### Excerpt to read
○ ○ ○

# Carillion Polaris Multiscale 7 Build Thread



## Lorcan Ward (Jan 27, 2016)

I got in contact with Chris Delia last year after seeing some of his guitars on FB just to say I really liked his work and ended up talking a lot about guitars and throwing around ideas for a build. I was already knee deep in builds at the time and like a lot of people I was wary of "new" luthiers" so I said I had to try his work first before committing to a build. Chris lives near Feline Guitars so I flew over to England with my Koa Ibanez to drop it off for a SS refret and check out the Carillion Guitars workshop. Chris put all my doubts to rest since his guitars were top notch and he is extremely knowledgable in guitar building, not to mention a really cool guy. He has quite an extensive wood stash so we spent a few hours picking out pieces and going over every millimetre of the guitar making sure everything was the way I wanted. 

After getting my Daemoness I know exactly what I want in a guitar nowadays but that means going custom. This build is very similar just with a few differences like the neck woods swapped, oil finish, slightly smaller fan for B standard tuning etc

So here is the beginnings of my Carillion Polaris Multiscale 7 string. 

I looked through about 20 Quilt Maple top, it was a very hard choice but I picked this one out because of the curving figure around the arm rest.






Flamed Black Limba Body





Clamped up





5 piece neck: Honduras Rosewood with flame maple inserts





I opted for the new REAVER headstock as soon as I saw the prototype, I've grown to like 4 over 3 headstocks more than inline. 





A set of Lundgren "The Ones", Alnico V pickups wound to about 15k and slanted at 14 degrees. They are the same set as in my Daemoness but with black allen screws for minor adjustments. This is my third set now.


----------



## mphsc (Jan 27, 2016)

Gonna be killer.


----------



## TamanShud (Jan 27, 2016)

Subbed cos this is gonna turn out tops! What kinda stain/finish are you going for?


----------



## zan2568 (Jan 27, 2016)

Looks awesome already! What scale are you going with?


----------



## BlackMastodon (Jan 27, 2016)

TamanShud said:


> Subbed cos this is gonna turn out tops! What kinda stain/finish are you going for?

○ ○ ○

### Data

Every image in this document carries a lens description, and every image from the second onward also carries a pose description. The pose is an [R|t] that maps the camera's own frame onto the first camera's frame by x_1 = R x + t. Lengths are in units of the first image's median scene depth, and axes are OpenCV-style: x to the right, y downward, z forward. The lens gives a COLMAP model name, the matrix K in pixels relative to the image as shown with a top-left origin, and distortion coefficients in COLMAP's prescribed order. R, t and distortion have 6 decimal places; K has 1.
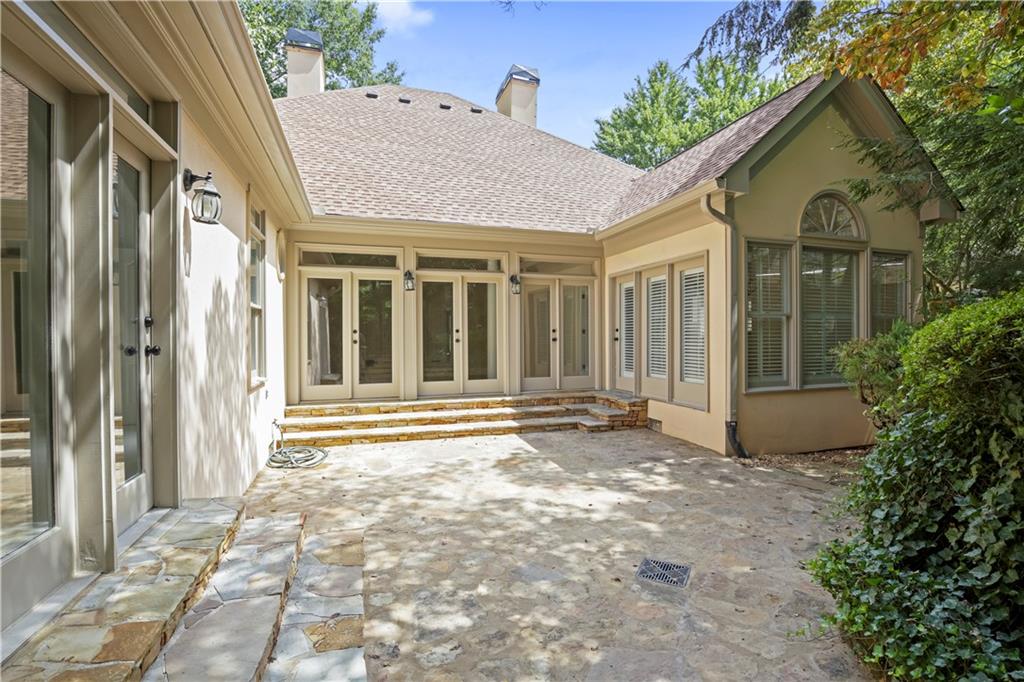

○ ○ ○

### Problem statement
Extend the forum thread about the Carillion Polaris seven-string build, picking up right after its final line.

### Exercise response
Was just about to ask this, too. Great wood choices on this build.


----------



## Lorcan Ward (Jan 27, 2016)

TamanShud said:


> Subbed cos this is gonna turn out tops! What kinda stain/finish are you going for?



Not 100% sure yet but I looked through lots of NAMM pics over the weekend to get some ideas. I'd like to go with some kind of blue stain but I might experiment with a red stain. 



zan2568 said:


> Looks awesome already! What scale are you going with?



25.5 - 26.25, its a .75" fan so slightly smaller than my Daemoness but still offering the same tonal and tension benefits.


----------



## frahmans (Jan 27, 2016)

Lorcan Ward said:


> Not 100% sure yet but I looked through lots of NAMM pics over the weekend to get some ideas. I'd like to go with some kind of blue stain but I might experiment with a red stain.
> 
> 
> 
> 25.5 - 26.25, its a .75" fan so slightly smaller than my Daemoness but still offering the same tonal and tension benefits.



cool build. question. with a 0.75 fan, how did you calculate that the slant of the pickups had to be 14 degrees? I'd really like to know so I can move on from using soapbar pickups for my fanned guitars.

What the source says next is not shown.